Allen voran Olaf Scholz. Er hat schon vor der Wahl gesagt, dass er für ein Kabinett eines Kanzlers Merz nicht zur Verfügung steht. Mit den Koalitionsverhandlungen hat er nichts zu tun. Allerdings will er sein in Potsdam gewonnenes Direktmandat wahrnehmen und für die gesamte Wahlperiode im Bundestag bleiben.
Alle fünf Minister und Ministerinnen der Grünen sowie Verkehrsminister Volker Wissing, der mit dem Koalitionsbruch der FDP den Rücken kehrte und in der Regierung blieb, scheiden aus. Außenministerin Annalena Baerbock will ab September Präsidentin der UN-Generalversammlung werden. Cem Özdemir, Agrar- und zuletzt auch Bildungsminister, wechselt in die Landespolitik. Sein neues großes Ziel: Ministerpräsident in Stuttgart zu werden. Vizekanzler und Wirtschaftsminister Robert Habeck ist in den Bundestag gewählt, will auf eine führende Rolle in seiner Partei aber nun verzichten. Bei Wissing wird erwartet, dass er nach seinem Ausscheiden aus der Politik wieder als Anwalt arbeitet.
Für Posten im neuen Kabinett kommen grundsätzlich alle acht bisherigen SPD-Ministerinnen und -Minister infrage. Keine und keiner von ihnen hat bisher einen freiwilligen Verzicht erklärt. Die SPD wird in der neuen Regierung aber höchstens sechs Ministerposten erhalten. Und es ist davon auszugehen, dass es Neulinge geben wird. Es wird sich also nur ein Teil der bisherigen Minister in einem Kabinett wiederfinden.

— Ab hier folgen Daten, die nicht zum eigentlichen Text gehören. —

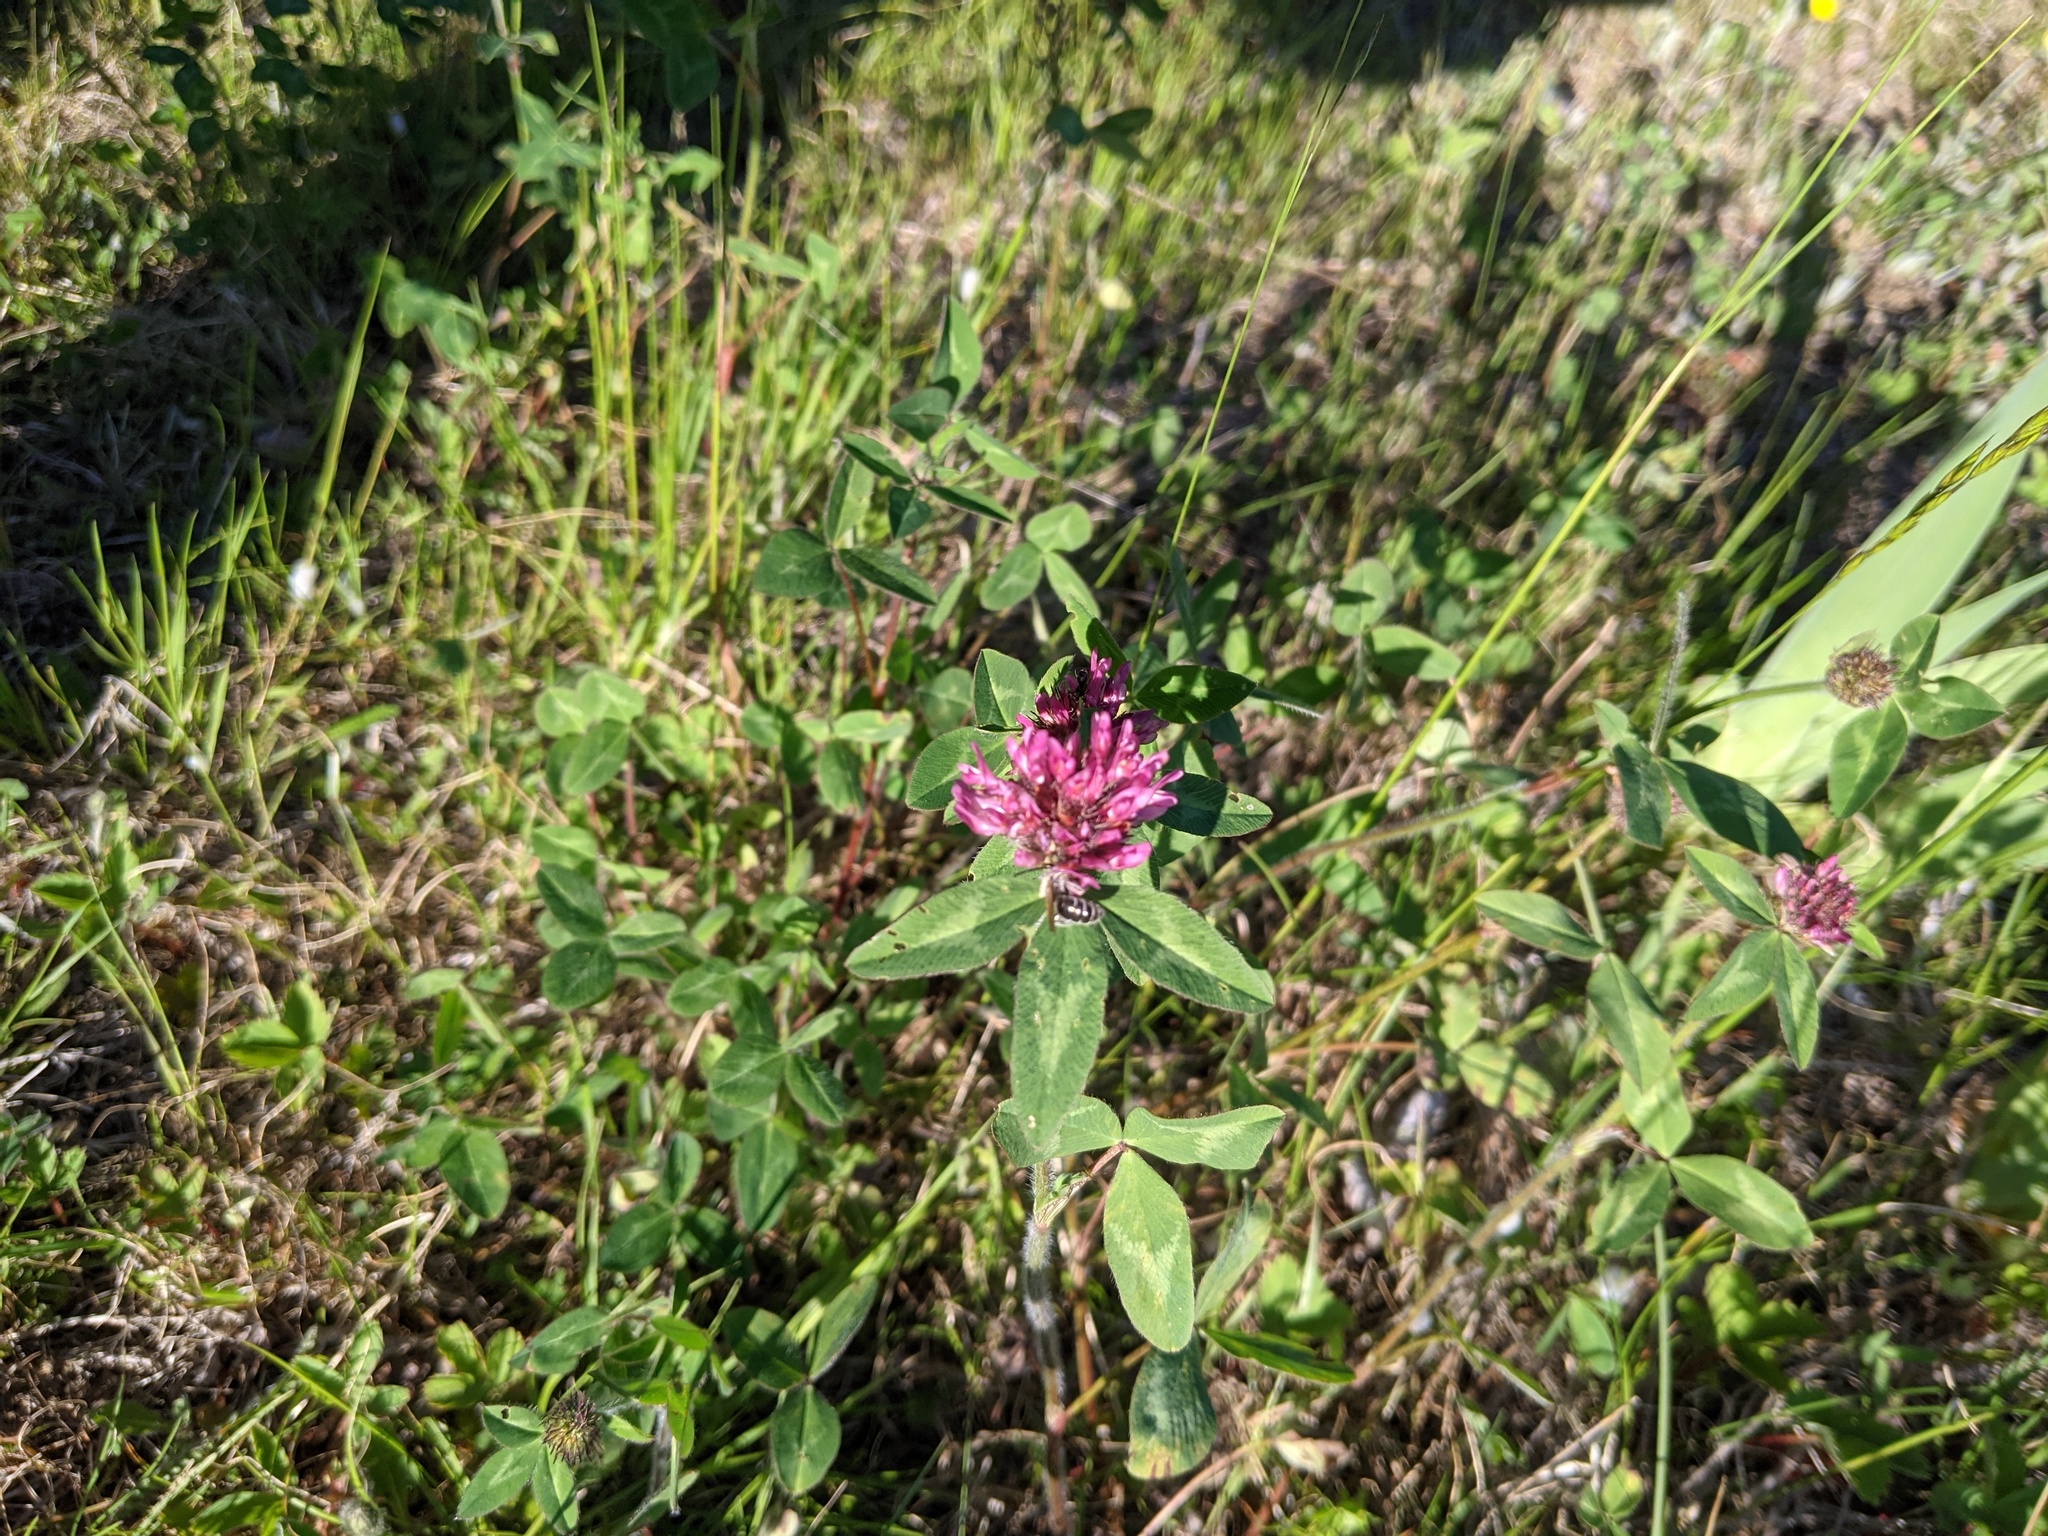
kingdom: Animalia
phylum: Arthropoda
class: Insecta
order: Hymenoptera
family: Andrenidae
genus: Andrena
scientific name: Andrena wilkella
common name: Wilke's mining bee
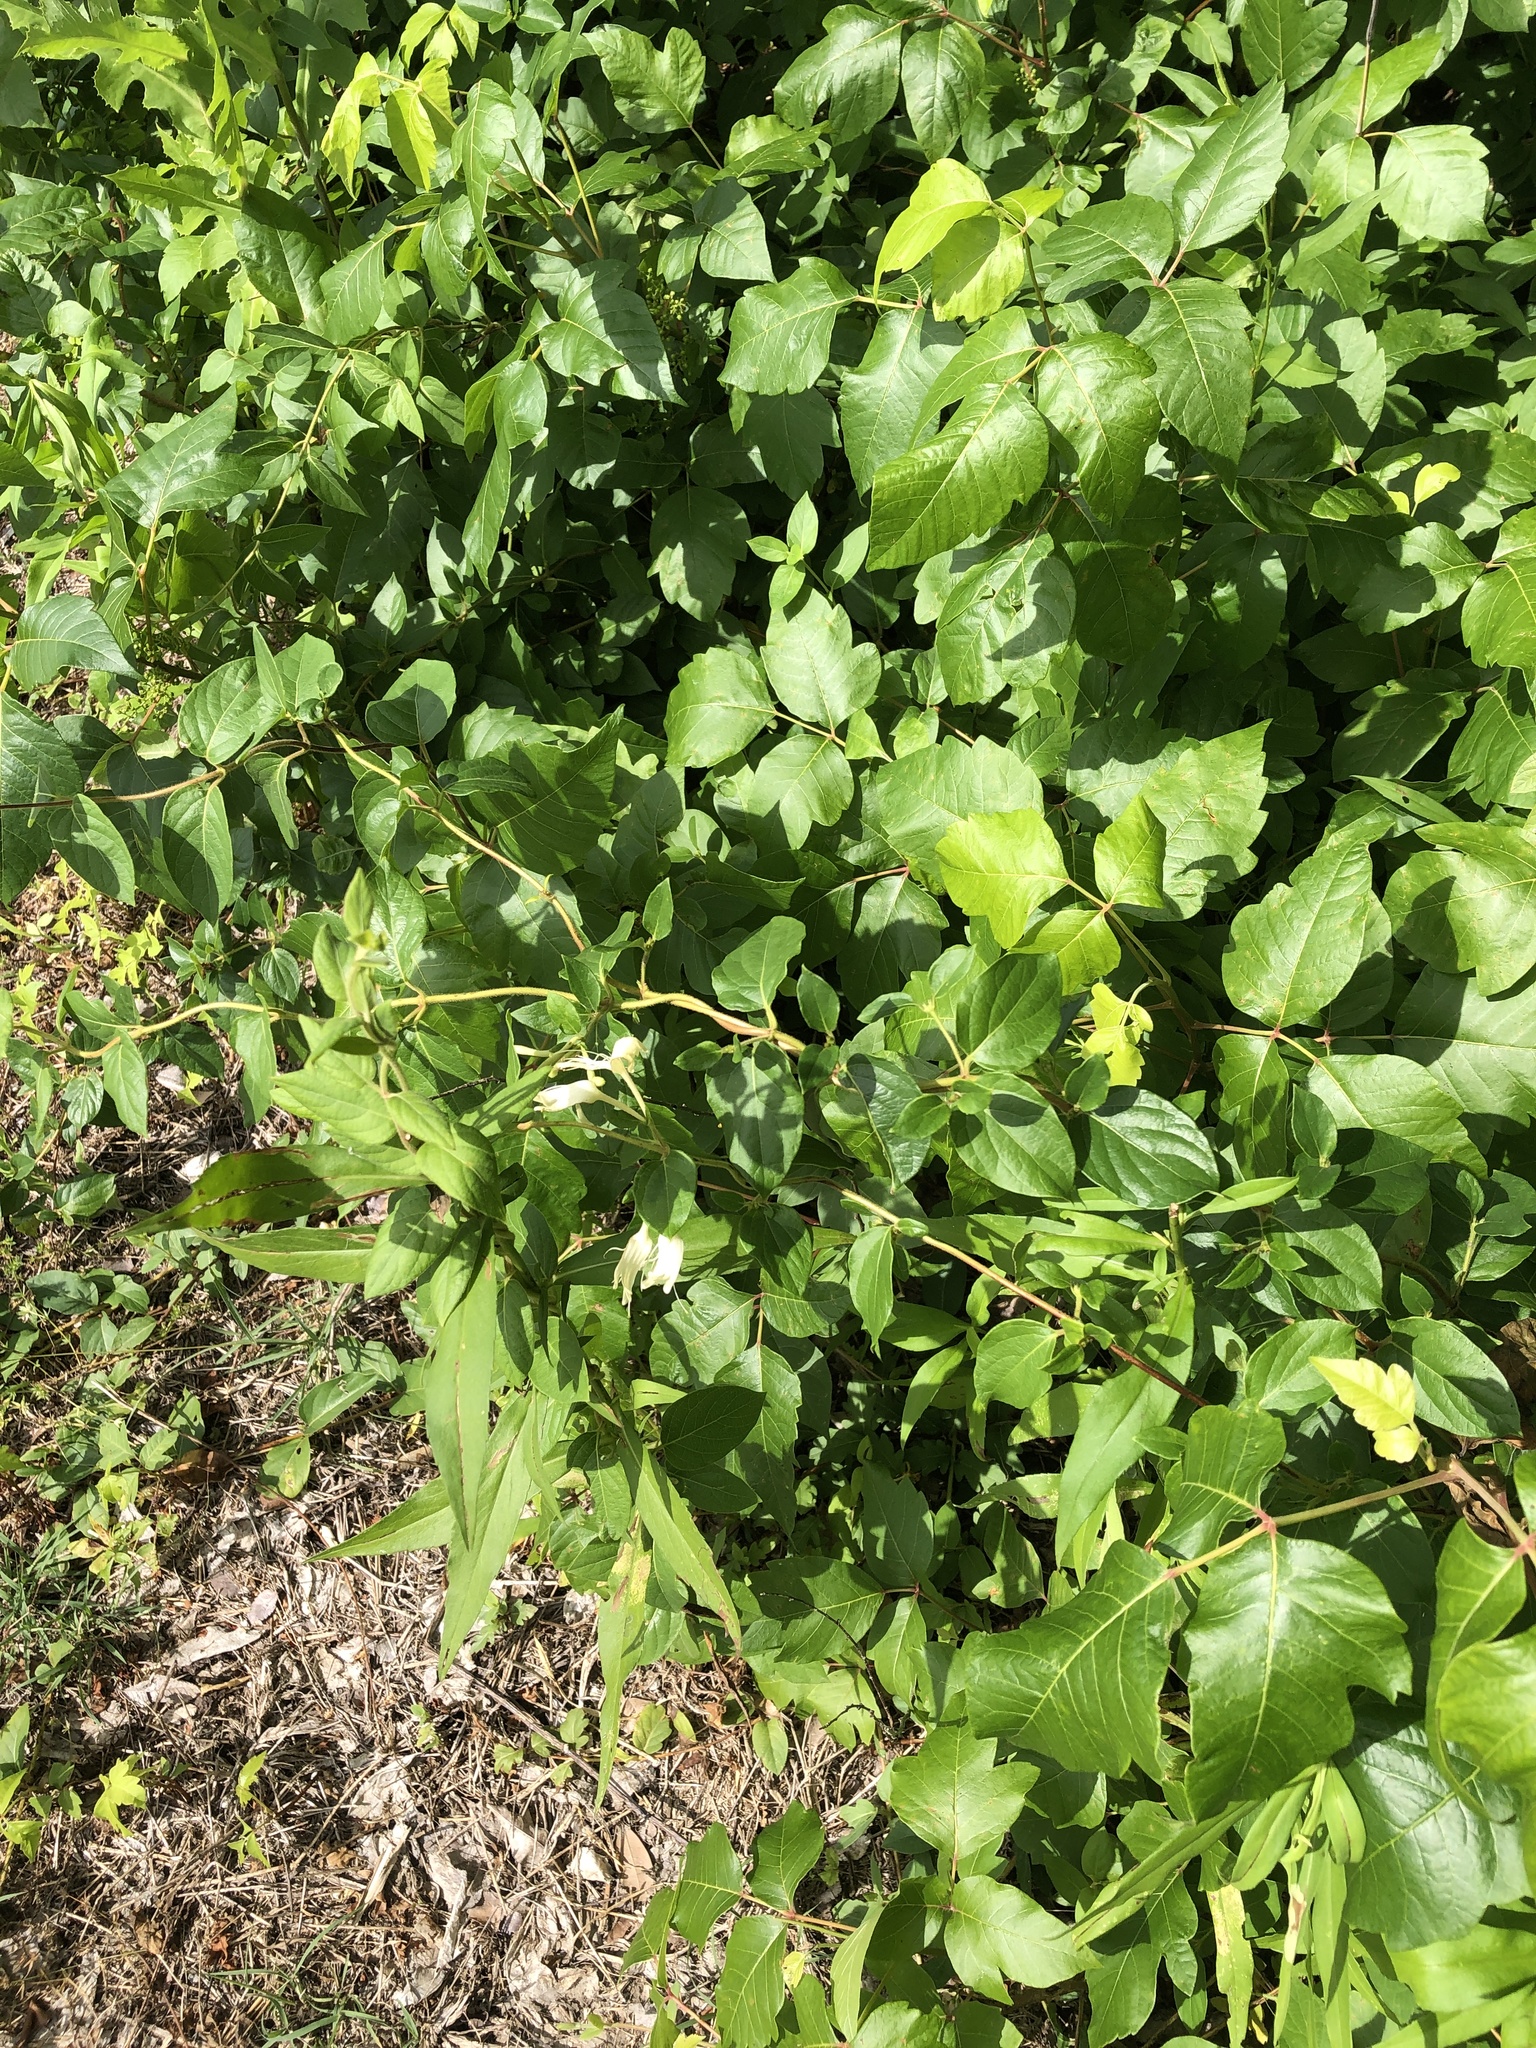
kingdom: Plantae
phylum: Tracheophyta
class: Magnoliopsida
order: Dipsacales
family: Caprifoliaceae
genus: Lonicera
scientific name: Lonicera japonica
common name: Japanese honeysuckle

Der allen Umfragen zufolge beliebteste Politiker Deutschlands, Verteidigungsminister Boris Pistorius, hat große Chancen, seinen Posten zu behalten. Schwieriger wird es für Innenministerin Nancy Faeser: Es gilt als wahrscheinlich, dass ihr Ministerium in den Koalitionsverhandlungen an die Union geht. Sie könnte aber zum Beispiel Justizministerin werden. Der ebenfalls beliebte Arbeitsminister Hubertus Heil hat das Problem, dass er wie Pistorius und der mögliche künftige Vizekanzler Lars Klingbeil aus Niedersachsen kommt. Der Proporz spielt bei der Postenverteilung stets eine große Rolle.
Was ist mit den anderen?
Für Kanzleramtsminister Wolfgang Schmidt dürfte es kaum noch Platz in der neuen Regierung geben. Finanzminister Jörg Kukies muss möglicherweise Parteichef Lars Klingbeil weichen, wenn der nach einem Kabinettsposten greift. Offen ist die Zukunft von Karl Lauterbach (Gesundheit), Klara Geywitz (Bauen und Wohnen) und Svenja Schulze (Entwicklung).